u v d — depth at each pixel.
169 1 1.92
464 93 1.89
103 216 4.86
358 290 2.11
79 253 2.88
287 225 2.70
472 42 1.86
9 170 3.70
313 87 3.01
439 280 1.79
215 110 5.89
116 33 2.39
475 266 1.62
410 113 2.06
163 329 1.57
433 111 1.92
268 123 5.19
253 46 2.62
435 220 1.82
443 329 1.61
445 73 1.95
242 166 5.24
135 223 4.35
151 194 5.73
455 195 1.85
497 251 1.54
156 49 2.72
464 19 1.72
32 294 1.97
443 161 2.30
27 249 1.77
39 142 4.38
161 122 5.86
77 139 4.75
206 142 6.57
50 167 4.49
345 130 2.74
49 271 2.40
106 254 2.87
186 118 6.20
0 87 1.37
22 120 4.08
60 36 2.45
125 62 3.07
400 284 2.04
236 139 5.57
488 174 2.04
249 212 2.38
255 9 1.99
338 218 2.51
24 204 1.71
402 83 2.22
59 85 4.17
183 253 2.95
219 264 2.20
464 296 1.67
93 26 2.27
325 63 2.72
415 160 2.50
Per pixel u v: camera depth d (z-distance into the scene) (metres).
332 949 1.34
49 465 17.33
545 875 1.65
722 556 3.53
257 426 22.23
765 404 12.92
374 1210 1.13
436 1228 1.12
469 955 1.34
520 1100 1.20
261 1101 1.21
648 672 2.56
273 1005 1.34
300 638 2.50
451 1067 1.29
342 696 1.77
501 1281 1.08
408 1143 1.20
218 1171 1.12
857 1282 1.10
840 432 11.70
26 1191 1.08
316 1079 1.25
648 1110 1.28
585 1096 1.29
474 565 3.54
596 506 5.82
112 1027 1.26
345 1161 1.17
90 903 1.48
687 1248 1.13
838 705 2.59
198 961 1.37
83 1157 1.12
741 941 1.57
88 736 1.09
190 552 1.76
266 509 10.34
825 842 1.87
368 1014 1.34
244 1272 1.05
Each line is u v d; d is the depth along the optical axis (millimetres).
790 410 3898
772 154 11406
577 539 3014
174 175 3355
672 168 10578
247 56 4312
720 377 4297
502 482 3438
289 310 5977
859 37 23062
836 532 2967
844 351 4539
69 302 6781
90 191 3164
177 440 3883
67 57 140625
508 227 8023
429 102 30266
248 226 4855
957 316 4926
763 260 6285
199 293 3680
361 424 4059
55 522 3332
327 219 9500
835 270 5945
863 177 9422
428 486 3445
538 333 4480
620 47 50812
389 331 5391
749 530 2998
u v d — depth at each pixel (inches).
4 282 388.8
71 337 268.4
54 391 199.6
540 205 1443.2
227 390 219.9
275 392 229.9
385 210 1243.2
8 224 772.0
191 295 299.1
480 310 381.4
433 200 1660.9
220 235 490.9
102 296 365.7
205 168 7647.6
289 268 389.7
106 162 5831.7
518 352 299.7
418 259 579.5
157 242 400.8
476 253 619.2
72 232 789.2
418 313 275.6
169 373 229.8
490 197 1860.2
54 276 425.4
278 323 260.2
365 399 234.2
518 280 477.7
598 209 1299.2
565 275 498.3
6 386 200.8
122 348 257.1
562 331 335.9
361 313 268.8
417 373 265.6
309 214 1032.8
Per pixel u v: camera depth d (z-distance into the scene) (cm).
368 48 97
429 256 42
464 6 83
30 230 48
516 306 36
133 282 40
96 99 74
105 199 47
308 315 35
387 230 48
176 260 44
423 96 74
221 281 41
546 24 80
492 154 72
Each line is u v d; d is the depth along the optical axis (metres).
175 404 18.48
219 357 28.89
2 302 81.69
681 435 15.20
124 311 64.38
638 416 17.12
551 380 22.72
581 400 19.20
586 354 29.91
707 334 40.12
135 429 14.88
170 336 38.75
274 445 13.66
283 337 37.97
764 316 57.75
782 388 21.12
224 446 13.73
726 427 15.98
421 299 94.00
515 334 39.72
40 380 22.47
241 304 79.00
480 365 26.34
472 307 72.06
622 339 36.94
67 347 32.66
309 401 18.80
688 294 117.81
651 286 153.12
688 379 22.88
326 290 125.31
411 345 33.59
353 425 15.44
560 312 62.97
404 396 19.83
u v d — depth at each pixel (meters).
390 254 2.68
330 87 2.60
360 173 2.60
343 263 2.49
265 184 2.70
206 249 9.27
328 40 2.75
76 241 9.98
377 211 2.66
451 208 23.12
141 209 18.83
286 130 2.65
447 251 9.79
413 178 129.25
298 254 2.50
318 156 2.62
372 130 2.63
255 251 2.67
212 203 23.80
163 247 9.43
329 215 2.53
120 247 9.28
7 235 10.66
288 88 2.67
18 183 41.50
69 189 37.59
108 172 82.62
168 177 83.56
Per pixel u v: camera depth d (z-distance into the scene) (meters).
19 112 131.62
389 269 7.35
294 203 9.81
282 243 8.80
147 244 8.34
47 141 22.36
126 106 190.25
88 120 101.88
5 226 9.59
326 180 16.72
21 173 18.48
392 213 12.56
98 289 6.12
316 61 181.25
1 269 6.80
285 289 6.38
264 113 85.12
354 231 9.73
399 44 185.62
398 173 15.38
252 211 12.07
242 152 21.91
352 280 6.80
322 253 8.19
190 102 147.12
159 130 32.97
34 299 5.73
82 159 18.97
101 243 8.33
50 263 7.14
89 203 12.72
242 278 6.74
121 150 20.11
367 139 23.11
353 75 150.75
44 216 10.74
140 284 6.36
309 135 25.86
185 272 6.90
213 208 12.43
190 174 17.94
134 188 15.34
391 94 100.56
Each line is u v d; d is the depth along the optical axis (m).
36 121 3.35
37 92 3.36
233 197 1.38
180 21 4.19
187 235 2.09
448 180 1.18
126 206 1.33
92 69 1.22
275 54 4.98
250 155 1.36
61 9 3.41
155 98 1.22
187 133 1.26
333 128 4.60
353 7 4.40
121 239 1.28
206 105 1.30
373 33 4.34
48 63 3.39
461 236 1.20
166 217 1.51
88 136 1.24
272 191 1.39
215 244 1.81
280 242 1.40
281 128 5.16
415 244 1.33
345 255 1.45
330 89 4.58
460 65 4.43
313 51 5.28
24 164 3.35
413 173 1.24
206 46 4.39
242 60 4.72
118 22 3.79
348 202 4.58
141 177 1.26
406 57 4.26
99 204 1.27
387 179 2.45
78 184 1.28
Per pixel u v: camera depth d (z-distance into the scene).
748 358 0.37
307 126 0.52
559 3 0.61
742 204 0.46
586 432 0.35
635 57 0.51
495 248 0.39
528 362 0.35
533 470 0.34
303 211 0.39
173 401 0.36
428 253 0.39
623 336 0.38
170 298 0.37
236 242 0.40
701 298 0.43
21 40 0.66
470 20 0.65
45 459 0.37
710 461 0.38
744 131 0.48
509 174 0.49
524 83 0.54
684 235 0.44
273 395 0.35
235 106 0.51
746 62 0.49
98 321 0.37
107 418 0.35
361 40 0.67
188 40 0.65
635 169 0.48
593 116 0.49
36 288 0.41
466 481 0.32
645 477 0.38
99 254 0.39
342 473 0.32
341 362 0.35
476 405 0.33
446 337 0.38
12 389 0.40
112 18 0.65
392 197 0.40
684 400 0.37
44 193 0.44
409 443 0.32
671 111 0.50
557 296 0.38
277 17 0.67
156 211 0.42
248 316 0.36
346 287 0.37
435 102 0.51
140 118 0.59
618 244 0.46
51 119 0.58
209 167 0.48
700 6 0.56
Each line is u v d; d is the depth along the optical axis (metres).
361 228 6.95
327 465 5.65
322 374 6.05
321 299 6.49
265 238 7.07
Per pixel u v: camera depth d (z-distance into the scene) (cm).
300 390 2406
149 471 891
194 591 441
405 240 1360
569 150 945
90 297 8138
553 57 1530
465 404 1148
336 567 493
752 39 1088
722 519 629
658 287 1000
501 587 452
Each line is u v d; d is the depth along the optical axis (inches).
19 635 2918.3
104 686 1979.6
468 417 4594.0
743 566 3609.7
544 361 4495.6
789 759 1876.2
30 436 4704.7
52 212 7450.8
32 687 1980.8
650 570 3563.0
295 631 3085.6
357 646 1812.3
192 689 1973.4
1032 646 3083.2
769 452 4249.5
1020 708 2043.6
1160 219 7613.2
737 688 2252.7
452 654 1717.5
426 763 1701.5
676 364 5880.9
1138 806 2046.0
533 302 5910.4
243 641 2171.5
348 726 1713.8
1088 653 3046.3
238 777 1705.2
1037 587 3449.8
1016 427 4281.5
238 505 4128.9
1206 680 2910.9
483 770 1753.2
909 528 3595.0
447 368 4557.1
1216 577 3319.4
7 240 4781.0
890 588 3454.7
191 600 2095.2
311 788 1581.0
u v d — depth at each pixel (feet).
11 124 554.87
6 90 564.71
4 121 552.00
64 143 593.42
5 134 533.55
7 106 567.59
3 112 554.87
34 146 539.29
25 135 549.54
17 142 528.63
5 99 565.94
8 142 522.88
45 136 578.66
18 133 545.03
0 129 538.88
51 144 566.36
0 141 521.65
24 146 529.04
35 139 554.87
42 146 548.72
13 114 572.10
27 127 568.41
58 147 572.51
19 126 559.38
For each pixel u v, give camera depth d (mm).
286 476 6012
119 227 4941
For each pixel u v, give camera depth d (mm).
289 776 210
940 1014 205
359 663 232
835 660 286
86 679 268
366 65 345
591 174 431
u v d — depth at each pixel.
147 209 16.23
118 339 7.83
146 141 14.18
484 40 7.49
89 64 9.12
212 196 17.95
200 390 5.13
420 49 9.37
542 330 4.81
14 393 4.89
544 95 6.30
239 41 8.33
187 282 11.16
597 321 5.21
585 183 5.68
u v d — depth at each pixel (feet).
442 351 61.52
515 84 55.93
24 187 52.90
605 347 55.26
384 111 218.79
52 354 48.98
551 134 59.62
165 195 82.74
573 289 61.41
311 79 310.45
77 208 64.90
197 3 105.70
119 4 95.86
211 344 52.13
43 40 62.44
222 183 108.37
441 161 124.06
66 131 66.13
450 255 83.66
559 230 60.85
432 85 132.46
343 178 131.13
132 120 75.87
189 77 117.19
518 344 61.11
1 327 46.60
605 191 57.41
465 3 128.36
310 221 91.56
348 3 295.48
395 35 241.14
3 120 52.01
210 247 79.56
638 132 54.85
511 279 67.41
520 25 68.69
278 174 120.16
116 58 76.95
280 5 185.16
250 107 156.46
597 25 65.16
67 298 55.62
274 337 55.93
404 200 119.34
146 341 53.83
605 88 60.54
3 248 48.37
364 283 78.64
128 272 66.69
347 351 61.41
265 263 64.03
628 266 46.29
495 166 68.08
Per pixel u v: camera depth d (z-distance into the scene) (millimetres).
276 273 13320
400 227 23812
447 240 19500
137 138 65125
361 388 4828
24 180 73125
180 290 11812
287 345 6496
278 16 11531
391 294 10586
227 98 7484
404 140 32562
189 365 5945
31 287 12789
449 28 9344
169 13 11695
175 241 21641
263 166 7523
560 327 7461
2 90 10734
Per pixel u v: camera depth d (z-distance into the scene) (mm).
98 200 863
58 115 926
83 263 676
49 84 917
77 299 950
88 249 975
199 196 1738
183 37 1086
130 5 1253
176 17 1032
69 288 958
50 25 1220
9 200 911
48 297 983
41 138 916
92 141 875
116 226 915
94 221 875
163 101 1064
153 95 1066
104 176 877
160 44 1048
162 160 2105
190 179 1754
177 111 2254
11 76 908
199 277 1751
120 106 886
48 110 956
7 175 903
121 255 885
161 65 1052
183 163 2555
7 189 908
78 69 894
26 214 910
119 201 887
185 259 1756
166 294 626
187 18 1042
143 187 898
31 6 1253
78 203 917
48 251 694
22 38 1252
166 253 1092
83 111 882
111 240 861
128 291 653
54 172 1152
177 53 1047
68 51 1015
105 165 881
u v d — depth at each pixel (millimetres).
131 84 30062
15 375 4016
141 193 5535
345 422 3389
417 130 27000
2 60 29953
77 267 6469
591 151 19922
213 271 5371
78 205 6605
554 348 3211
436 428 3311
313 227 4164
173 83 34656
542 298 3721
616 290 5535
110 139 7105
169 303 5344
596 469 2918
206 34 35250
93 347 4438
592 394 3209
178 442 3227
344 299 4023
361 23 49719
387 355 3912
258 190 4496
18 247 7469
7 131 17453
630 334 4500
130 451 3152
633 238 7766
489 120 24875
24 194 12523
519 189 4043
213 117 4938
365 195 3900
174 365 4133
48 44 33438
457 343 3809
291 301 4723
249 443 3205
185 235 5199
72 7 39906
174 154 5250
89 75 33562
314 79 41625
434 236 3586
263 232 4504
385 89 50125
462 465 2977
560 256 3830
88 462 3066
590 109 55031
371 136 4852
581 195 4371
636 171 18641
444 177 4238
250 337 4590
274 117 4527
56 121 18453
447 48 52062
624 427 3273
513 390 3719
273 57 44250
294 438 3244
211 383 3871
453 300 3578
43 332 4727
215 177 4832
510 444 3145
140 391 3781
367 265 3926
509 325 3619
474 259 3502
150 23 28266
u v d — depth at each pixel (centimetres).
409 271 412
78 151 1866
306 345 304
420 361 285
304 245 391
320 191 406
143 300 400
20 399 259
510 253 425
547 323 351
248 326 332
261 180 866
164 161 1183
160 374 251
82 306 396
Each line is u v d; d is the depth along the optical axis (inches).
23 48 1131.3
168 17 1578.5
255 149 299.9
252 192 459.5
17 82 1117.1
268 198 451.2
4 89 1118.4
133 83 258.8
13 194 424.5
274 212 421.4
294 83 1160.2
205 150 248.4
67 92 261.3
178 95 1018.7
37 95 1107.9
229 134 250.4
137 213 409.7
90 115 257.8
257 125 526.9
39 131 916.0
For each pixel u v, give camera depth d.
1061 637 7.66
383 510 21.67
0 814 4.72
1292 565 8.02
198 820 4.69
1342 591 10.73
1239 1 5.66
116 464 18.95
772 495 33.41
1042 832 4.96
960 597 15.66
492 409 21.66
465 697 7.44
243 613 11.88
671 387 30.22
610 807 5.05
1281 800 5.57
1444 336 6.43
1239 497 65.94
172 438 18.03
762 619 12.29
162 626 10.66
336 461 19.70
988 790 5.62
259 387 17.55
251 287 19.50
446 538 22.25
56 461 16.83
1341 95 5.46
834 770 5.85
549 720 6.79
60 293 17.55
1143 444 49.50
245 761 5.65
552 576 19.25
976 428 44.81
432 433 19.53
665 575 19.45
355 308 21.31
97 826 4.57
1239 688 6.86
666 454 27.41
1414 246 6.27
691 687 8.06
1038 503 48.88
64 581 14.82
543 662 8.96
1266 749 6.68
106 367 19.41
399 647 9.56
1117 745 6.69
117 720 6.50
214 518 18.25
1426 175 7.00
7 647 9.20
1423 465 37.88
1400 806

* * *

▶ Your instructions: For the string "meters", show each line of the listing where it appears.

▶ Reply:
u v d — depth at each pixel (meters).
Per pixel u v: camera depth d (z-distance into the scene) (meters).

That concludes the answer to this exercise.